Our emergency fund is about £4k. That’s based on our job security, cash flows, liabilities and risk tolerance. When we add my 0% credit card, that extends to around £12k. For illustration: that would more than pay my mortgage for a year, without accruing interest. It’s hard to see what kind of emergency, other than the kind that money couldn’t possibly solve, couldn’t be stalled with that while assets and insurance policies are called in; especially as we don’t have a car anymore.
My emergency plan
My plan for emergencies is to use the debt first, with an aim to postpone or reduce investments to clear the balance. That would leave us with cash in reserve. In the event that the balance on the card continues to the end of the offer period, we then have the option of using the emergency fund cash to settle the debt.
This is because the debt is effectively interest free, whereas the savings are earning 0.5% before accounting for inflation. Yes, that’s tiny, but it’s still greater than zero – and I believe in maximising my opportunities.
It’s also the case that I spend considerably less than I earn, so I should be able to clear off a maxed-out credit card within a year.
If all else fails, I could use the emergency fund to assist with the repayments.
This gives me a huge emergency fund capability while only having £4k of capital uninvested.
You probably shouldn’t copy my plan if…
Just because a plan works for me, that doesn’t mean it’s a good plan for you to copy.
I’m not willing to give you financial advice. Certainly, not for free, and certainly not while I’m unregulated. That way lies danger and a knock on my door from the Financial Conduct Authority. However, in general and (importantly!) unregulated terms, it’s probably a bad idea to copy me if:
- You tend to get numbed to spending on a credit card. If you do, you might end up in big debt. That’s the opposite direction to where your financial campaign should be heading!
- Temptation tends to win in your life. Again, having a big credit card opens up opportunities: not all opportunities are opportunities to succeed.
- You have a tendency to worry. I’m not just talking about you being worried about debt on a credit card.

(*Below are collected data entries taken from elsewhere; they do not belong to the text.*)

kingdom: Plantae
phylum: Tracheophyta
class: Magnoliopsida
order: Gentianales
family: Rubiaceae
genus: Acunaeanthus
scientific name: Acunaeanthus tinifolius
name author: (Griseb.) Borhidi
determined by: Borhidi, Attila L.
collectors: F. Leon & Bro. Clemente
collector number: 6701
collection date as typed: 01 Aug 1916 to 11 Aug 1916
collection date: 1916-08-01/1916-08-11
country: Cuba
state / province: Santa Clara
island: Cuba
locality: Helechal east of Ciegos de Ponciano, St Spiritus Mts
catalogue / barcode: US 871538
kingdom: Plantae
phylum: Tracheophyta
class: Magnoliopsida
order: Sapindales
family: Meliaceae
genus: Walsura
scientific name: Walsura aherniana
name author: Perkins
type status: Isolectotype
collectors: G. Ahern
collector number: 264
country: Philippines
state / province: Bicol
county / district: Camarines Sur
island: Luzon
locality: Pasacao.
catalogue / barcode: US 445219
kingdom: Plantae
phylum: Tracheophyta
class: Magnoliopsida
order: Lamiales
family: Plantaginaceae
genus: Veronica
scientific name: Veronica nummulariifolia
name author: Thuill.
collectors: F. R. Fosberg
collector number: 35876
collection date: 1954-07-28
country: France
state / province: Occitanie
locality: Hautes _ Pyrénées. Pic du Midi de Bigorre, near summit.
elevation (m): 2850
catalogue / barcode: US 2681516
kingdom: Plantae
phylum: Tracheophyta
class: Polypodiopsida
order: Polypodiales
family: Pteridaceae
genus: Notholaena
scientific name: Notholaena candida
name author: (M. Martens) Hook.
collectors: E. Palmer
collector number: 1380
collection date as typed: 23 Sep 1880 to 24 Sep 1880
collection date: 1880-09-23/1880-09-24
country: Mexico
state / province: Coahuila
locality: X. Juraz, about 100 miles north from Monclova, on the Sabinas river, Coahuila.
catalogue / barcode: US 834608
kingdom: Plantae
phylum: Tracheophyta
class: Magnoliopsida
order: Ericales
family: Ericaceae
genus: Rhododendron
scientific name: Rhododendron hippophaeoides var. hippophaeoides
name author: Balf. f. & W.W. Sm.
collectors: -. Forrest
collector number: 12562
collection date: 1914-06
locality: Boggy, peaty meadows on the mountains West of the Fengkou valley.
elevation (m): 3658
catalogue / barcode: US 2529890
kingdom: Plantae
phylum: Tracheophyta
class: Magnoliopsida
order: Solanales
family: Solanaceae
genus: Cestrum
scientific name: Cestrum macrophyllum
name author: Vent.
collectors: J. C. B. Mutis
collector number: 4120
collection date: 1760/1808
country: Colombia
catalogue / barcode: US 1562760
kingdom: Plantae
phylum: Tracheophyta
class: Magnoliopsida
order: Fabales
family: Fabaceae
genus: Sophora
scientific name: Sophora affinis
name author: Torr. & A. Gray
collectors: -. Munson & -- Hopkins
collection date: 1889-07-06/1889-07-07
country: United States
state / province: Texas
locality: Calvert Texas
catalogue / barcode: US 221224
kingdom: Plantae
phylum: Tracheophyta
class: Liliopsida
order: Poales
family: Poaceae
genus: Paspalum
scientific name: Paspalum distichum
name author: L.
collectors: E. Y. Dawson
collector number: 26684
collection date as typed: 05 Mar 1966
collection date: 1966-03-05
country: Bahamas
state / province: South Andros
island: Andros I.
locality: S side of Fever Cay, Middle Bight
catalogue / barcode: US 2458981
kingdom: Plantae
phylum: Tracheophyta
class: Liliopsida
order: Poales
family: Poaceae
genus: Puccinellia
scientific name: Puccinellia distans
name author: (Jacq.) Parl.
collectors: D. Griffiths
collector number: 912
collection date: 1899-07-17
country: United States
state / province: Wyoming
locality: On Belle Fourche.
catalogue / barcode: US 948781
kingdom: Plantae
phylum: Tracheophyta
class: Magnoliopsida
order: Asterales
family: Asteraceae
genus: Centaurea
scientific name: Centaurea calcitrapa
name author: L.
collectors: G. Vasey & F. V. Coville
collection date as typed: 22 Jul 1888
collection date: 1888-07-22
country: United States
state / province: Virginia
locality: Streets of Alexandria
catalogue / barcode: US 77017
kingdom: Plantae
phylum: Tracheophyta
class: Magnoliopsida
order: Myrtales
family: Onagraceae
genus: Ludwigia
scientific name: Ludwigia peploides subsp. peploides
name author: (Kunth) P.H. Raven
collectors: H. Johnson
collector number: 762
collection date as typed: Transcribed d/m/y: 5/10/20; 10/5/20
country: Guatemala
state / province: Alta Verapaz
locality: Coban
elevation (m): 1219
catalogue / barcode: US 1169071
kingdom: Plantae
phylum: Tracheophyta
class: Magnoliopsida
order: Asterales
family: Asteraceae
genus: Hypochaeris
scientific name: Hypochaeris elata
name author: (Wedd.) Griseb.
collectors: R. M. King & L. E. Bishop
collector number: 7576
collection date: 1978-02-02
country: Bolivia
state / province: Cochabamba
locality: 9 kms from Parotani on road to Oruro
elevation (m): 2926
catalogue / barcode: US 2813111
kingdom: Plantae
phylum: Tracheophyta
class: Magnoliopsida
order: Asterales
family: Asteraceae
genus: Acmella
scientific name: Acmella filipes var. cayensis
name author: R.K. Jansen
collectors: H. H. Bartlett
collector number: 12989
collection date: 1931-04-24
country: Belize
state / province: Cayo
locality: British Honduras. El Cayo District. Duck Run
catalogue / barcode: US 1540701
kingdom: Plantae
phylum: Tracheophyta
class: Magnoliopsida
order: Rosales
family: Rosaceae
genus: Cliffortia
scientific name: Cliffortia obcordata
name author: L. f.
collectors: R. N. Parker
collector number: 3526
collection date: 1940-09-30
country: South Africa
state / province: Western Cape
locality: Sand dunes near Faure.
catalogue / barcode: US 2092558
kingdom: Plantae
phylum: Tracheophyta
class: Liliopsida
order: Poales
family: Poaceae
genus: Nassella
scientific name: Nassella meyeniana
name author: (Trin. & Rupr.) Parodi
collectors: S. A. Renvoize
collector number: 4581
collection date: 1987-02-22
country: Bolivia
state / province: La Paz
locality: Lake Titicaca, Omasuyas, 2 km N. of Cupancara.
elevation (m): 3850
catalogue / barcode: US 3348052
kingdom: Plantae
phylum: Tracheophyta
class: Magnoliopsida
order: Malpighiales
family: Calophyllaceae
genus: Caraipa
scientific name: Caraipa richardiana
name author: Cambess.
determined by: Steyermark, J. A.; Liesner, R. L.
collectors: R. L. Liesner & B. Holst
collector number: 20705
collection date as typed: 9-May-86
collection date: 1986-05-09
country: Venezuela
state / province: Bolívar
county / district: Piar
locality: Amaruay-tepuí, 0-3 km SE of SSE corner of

That’s also an issue, but it’s not the issue that I’m thinking of. I’m talking about the chance of you classing minor inconveniences as emergencies and using up credit quickly. It’s psychologically harder to spend cash in your account than credit (I don’t actually know why, but the anecdotal evidence from my life experience is too big to ignore), which makes you double-check if everything is a “real” emergency or if you can improvise and make-do.
I probably won’t use this if I become financially independent
My present goal is CoastFI. While I’m accumulating and even when I’m coasting to financial independence, this strategy means that my capital is put into assets wherever possible. It works for me!
When I reach true financial independence, my emergency plan will probably change. I doubt I’ll be given a generous line of 0% credit when my income is based on my asset portfolio!
Using a credit card for emergencies might give way to the fact that I will likely have more time to resolve emergencies myself, as opposed to needing to pay out for them. I’d also expect fewer emergencies. Boiler repairs, roofing leaks and so on, sure; but I could simply factor decent insurance into my ongoing lifestyle costs. My chances of needing an emergency car/bike/aeroplane ticket to get to work will be negligible when working becomes optional. If I get sacked, could I still pay my mortgage? Well, yes, if I were financially independent, I most certainly could. I may not even have a mortgage!
The way I would plan to do this would be to maintain either a cash or (more probably, given interest rates) a government bond buffer, as a relatively safe asset that can be easily liquidated in an emergency if my equities or any other investments have temporarily dipped in value.
Effectively, I’d build up an emergency fund in the traditional way, but I’d do it after achieving financial independence rather than during my campaign. For now, while we have the income from two adults working, we can take the risk with a smaller pot and a credit card for emergencies.